Data Driven: Plan to Retain
In September, I presented the first part of a two-part column series exploring how a coordinated multichannel approach can lower the cost to obtain a customer, while increasing sales, retention rates and profit margins.
My column, "Ignore the Org Chart" explored the concept of integrating the online and print marketing channels from a customer acquisition perspective. This month, I'll dive into contact planning as related to customer retention. Regardless of channel perspective, converting new customers into repeat customers remains the most valuable contact strategy method available.
New vs. Repeat
We all know the numbers. It is far more profitable to contact existing customers compared to acquiring new ones. In certain industries, existing customers out-pull new customers by a 10-1 margin. Prospects equal costs, while customers equal profits. So, why is so little planning devoted to a common multichannel marketing approach for existing customers?
A recent comScore report highlighted the complementary aspect of a multichannel approach.

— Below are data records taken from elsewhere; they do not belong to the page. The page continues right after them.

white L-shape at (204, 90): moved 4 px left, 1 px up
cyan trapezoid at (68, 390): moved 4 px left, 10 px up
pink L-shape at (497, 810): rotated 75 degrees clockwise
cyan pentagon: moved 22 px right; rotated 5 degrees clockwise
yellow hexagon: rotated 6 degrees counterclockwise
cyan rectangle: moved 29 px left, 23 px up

Customers who received a mailed offer and subsequently purchased online spent 72 percent more over the next 12 months than customers who purchased online but were not contacted through another marketing channel.
Interestingly, males showed an even stronger response to the print channel than females. And, contradicting conventional wisdom, the younger age brackets were multichannel responsive. Individuals between the ages of 18 and 29 spent 41 percent more if they were contacted through the print channel and ordered online than those who ordered online without a print channel contact.

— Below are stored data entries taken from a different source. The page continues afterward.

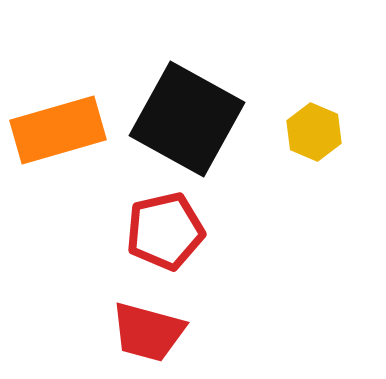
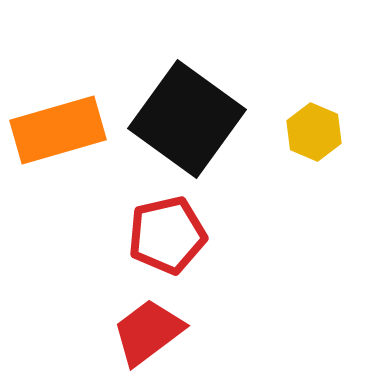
black square: rotated 7 degrees clockwise
red pentagon: moved 2 px right, 4 px down
red trapezoid: rotated 128 degrees clockwise
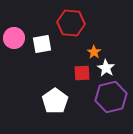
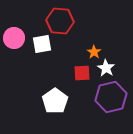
red hexagon: moved 11 px left, 2 px up
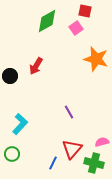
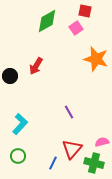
green circle: moved 6 px right, 2 px down
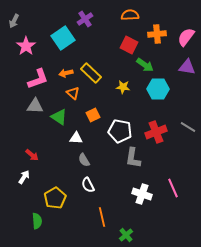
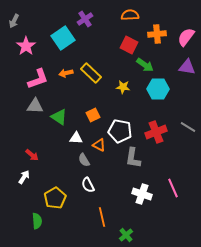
orange triangle: moved 26 px right, 52 px down; rotated 16 degrees counterclockwise
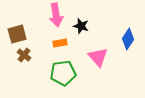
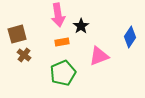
pink arrow: moved 2 px right
black star: rotated 21 degrees clockwise
blue diamond: moved 2 px right, 2 px up
orange rectangle: moved 2 px right, 1 px up
pink triangle: moved 1 px right, 1 px up; rotated 50 degrees clockwise
green pentagon: rotated 15 degrees counterclockwise
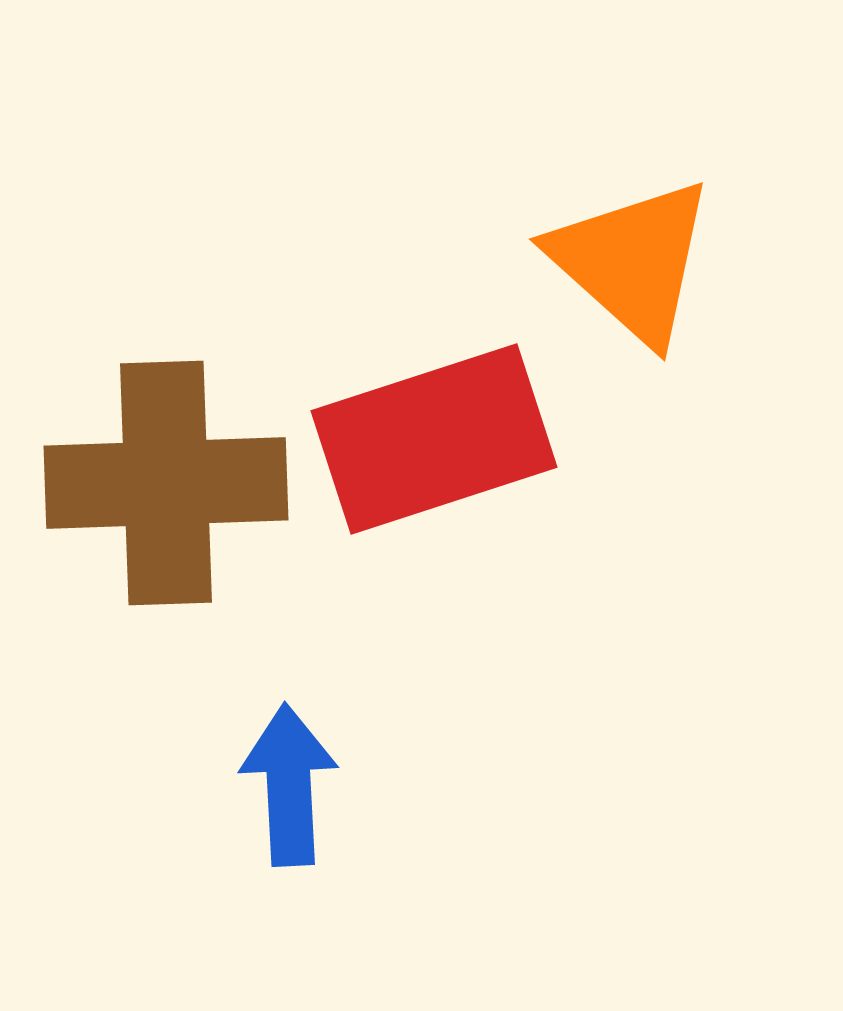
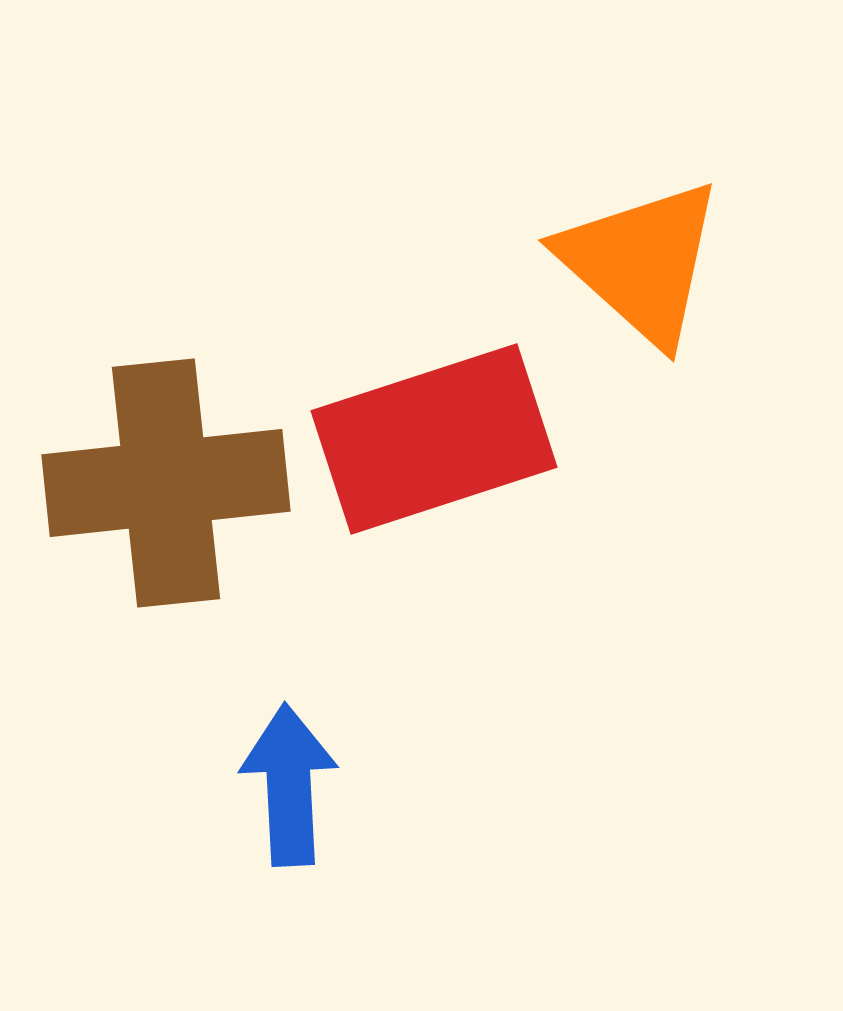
orange triangle: moved 9 px right, 1 px down
brown cross: rotated 4 degrees counterclockwise
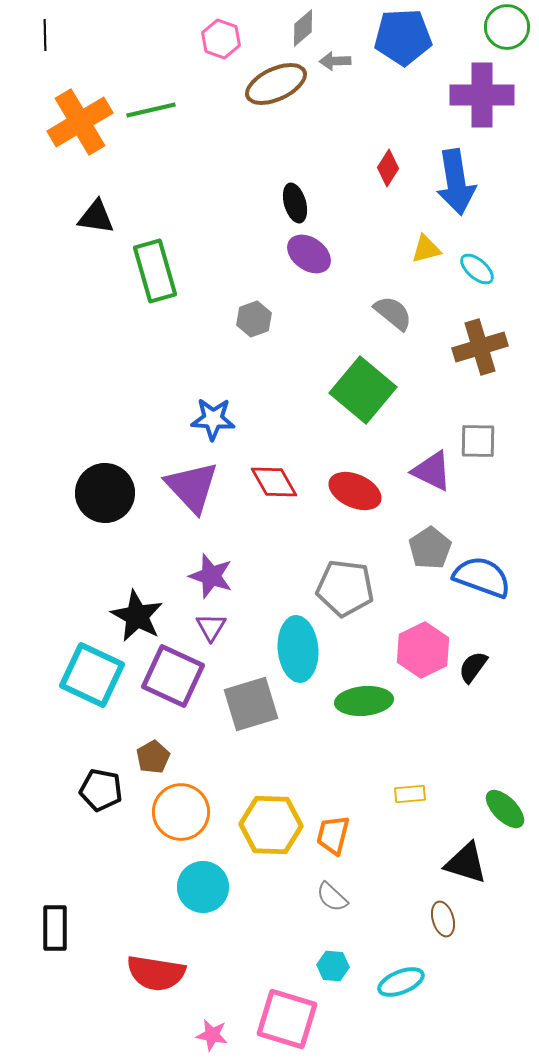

Multichannel Contact Strategy Blueprint
Using industry benchmarks, despite the considerably higher advertising cost associated with the print channel, the bottom line increases 5 percent and net sales go up 72 percent with a multichannel contact strategy.
So what does a best-in-class multichannel department look like?
• It is organized around product or service categories, rather than marketing channel. Budgets and customer contact plans are created around these same categories, rather than channel.